Investing in your mental health is an amazing choice, and you should already feel proud of yourself for choosing to improve the quality of your life. To make the most of your time in therapy, consider the following recommendations for how you can use your therapy time well:

Consider your mental health goals. What do you want to change in your life, or what would you change about the quality of your mental health? Is therapy just for you, or do your goals also affect someone else; if the latter, are they willing to participate in therapy?

Speak with your therapist about how often to meet for sessions. You should consider the financial aspects of therapy and your scheduling needs. Are in-person sessions more effective for you to deep dive into difficult topics, or are telehealth sessions more convenient and similarly effective for you?
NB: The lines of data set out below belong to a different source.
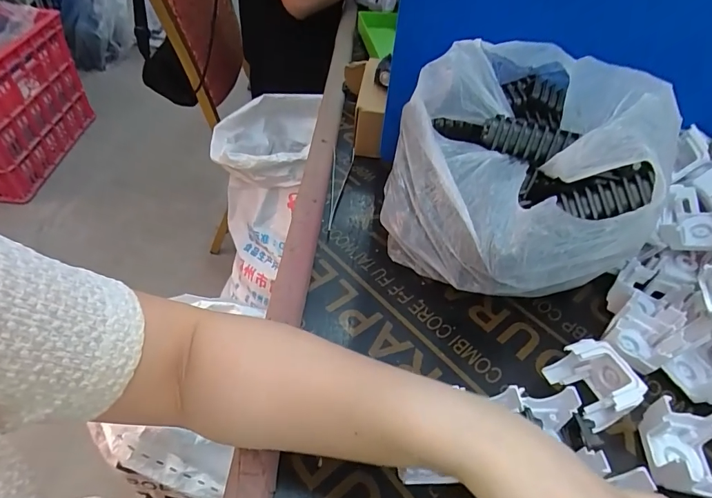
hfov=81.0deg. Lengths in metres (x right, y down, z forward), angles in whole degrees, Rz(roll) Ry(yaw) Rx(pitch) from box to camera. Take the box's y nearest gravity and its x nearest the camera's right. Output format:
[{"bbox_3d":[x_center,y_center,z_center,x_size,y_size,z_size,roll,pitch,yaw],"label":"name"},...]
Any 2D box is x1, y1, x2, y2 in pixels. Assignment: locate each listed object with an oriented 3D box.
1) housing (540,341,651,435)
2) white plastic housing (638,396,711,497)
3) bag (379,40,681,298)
[{"bbox_3d":[0.185,0.100,0.322,0.039,0.040,0.058,-21,49,-27],"label":"housing"},{"bbox_3d":[0.232,0.142,0.292,0.049,0.036,0.058,9,42,3],"label":"white plastic housing"},{"bbox_3d":[0.148,-0.056,0.384,0.203,0.177,0.207,-27,54,-28],"label":"bag"}]

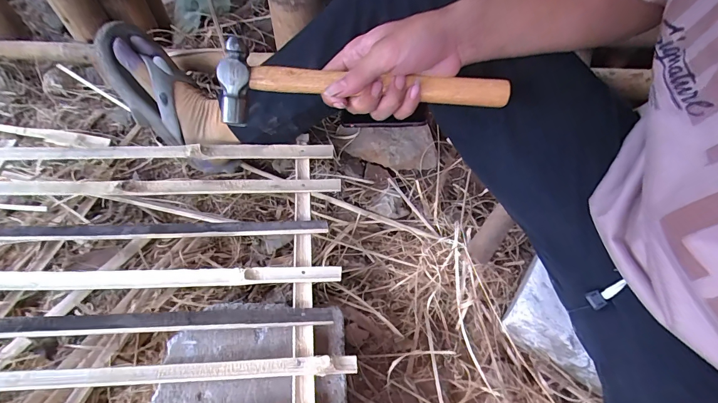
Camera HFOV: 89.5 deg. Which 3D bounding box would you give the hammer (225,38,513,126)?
[{"bbox_3d":[0.006,-0.117,0.342,0.265,0.071,0.028,-4,6,-3],"label":"hammer"}]

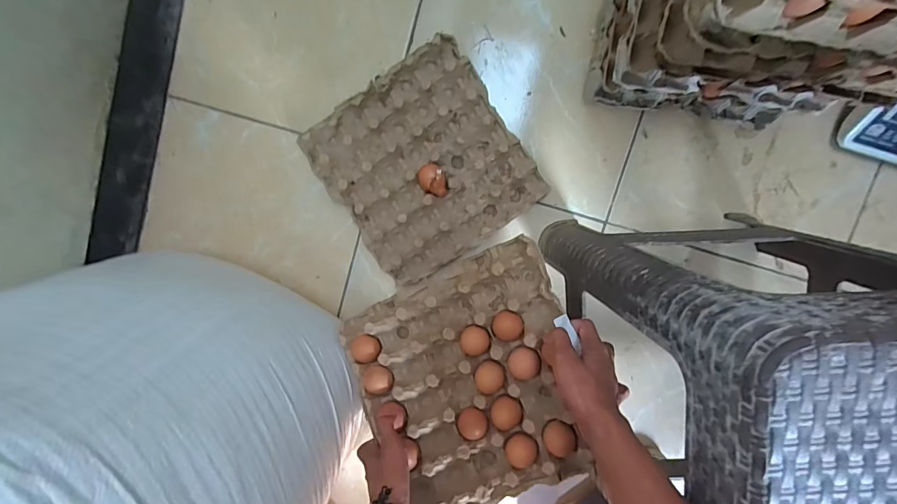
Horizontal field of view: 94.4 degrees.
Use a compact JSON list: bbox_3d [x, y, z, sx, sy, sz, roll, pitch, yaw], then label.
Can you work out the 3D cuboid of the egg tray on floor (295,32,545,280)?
[{"bbox_3d":[-0.040,-0.141,0.682,0.299,0.049,0.301,-35,94,3],"label":"egg tray on floor"}]

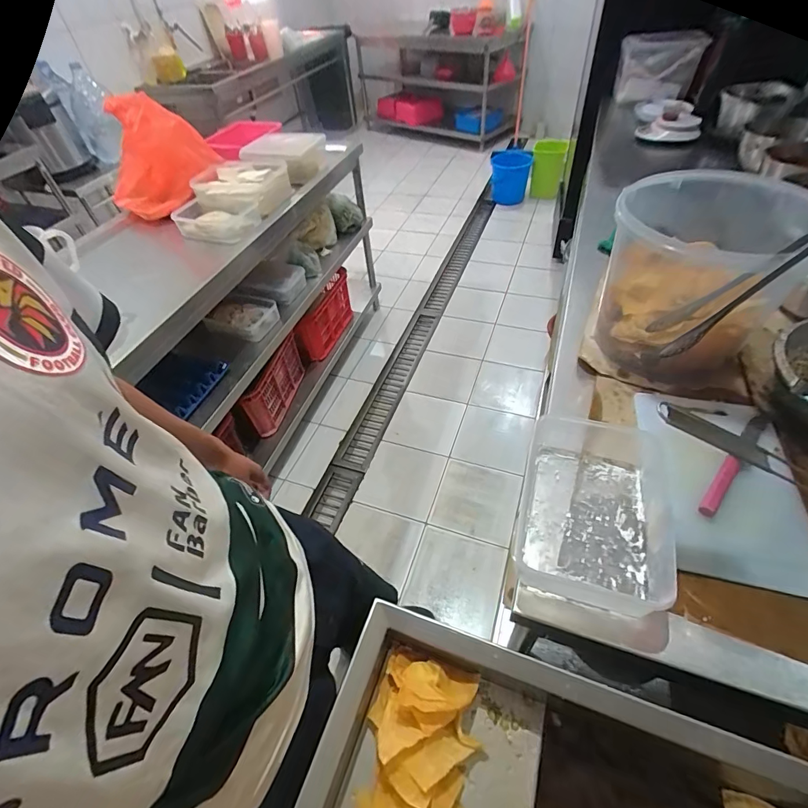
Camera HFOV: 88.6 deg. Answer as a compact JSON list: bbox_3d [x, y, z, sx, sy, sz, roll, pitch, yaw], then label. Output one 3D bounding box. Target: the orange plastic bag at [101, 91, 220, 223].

Consistent attendance of your sessions will keep you on track and make progress more quickly than only meeting occasionally.

Consider if your therapist is a good fit for you. Each counselor brings their own personality into therapy sessions, and your ability to be honest and forthcoming in therapy is essential. If you feel uncomfortable in session, address this with your therapist to explore future steps to either improve your comfort or to find a better match for your needs.

Allow yourself to be vulnerable in therapy when you feel safe to do so; this will help you dig deep and get honest about your experiences and mental health needs. Showing up is a great starting point; being focused and mentally present in session gives an advantage to making changes while learning new skills.

Set positive and realistic expectations. Your mental healthcare requires time for long-term, lasting changes. One session may help you feel relief from the tension of daily life, but it will likely take several sessions for you to explore meaningful (and probably uncomfortable) changes that could improve the quality of your life. This includes doing therapy homework between sessions. Consider that you meet with your therapist for one hour at a time, so most of your life is spent outside of the therapy room. That means the most potential for change is also outside of the therapy room.

Take care of yourself after sessions. If you’re doing hard emotional and mental work, you’ll also need time to rest and recover. It may not be the best idea to have a deep therapy session and immediately go back to a stressful situation, as you may be feeling extra vulnerable and struggle to respond in healthy ways. If you can’t engage in self-care right after a session, you should make plans for self-care later, to look forward to something positive and soothing.

Therapy can be a challenging and rewarding process. If you’re ready to invest in yourself, we hope you can do so intentionally, from a well-informed stance on how you can take charge of your own mental health journey.